Reduced cell viability upon expulsion from syringes is consistent with our observation that MSCs mount a cellular stress/cytoprotective response based on transiently induced expression of specific early response factors (i.e., EGR and AP1/Fos-Jun related proteins). Transit of AMSCs through syringes invokes major pressure changes that are quantitatively linked to the applied flow rate, the viscosity of the cell suspension, as well as the dimensions of needles included in our injection simulation (see equation above). For the current investigation, we selected needles with sizes near the upper and lower boundaries of clinical relevance and therefore examined the effects of both a wide (18 gauge) and narrow (30 gauge) needle. While we maintained cell suspensions and flow rates at constant and clinically realistic values, one possible limitation of our approach is that flow rates may not always be constant in clinical settings where manual administrations are typical. Cell suspensions may experience variable pressure changes during injection due to human factors (e.g., interactions between the needle gauge and forces exerted by human operator, or even manual fatigue of the operator). Alternatively, changes in resistance to flow may be imparted by the injected region. For example, injected cells suspensions may reach the volumetric limits of a closed space or encounter tissues of variable density (e.g., synovial cavity in the joint or the nucleus pulposus of a spine disk). Future studies may account for the effects of variable pressure on cell viability by performing needle expulsion trials with various levels of resistance that mimic in vivo conditions of AMSC injection.
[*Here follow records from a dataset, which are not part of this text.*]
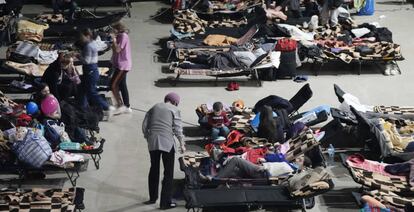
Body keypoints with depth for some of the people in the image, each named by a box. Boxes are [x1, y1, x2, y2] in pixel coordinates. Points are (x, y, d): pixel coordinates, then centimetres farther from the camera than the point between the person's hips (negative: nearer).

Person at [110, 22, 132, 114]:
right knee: (122, 86, 13)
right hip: (121, 65, 10)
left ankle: (120, 105, -7)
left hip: (122, 65, -10)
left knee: (113, 85, -10)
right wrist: (113, 41, 2)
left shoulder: (123, 36, -15)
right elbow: (115, 49, 16)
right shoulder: (120, 36, 15)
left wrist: (114, 39, -14)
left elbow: (117, 49, -22)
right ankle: (127, 107, 18)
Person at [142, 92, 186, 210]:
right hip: (167, 143, -4)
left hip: (152, 142, 4)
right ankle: (165, 202, 3)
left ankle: (153, 197, 30)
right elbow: (177, 129, -5)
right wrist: (182, 144, 2)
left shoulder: (154, 107, 13)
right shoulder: (174, 110, 1)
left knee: (154, 169, 19)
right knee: (168, 172, 3)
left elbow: (145, 125, 11)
There are several additional study limitations that warrant consideration when interpreting the results of the current investigation. First, we only examined one concentration of human, culture expanded AMSCs. Although our chosen concentration of 4 X10⁶ cells/ml is within the range of clinical relevance, we recognize the interaction between cell concentration, viscocity, and mechanical fluid shear stress. Consequently, future studies will examine the effects of injection on more highly concentrated AMSC suspensions. Second, our longest needle was 25.4 mm. In clinical practice, longer needles are commonly used for shoulder, hip and spine injections (up to 3–4 cm). Although the effect of needle length on fluid shear stress is relatively minor when compared to the effect of needle diameter, future investigations should utilize longer needles to determine whether needle length affects AMSC viability or function following injection. Third, although our flow rate of 4 ml/min was commensurate with previously Consequently, future studies will examine the effects of high flow rate injections on AMSC viability and function.

CONCLUSION

Human, culture expanded AMSCs maintain their viability, proliferative capacity and metabolic function following passage through needles as small as 30 gauge at constant flow rates of 4 ml/min, despite an early, non-specific stress/cytoprotective response. These initial findings suggest that culture expanded AMSCs should tolerate the injection process during most cell- based therapeutic interventions. Future research should examine higher AMSC concentrations, faster injection flow rates, and longer needles, as well as identify and characterize any differences between the post-injection responses of AMSCs and BMSCs.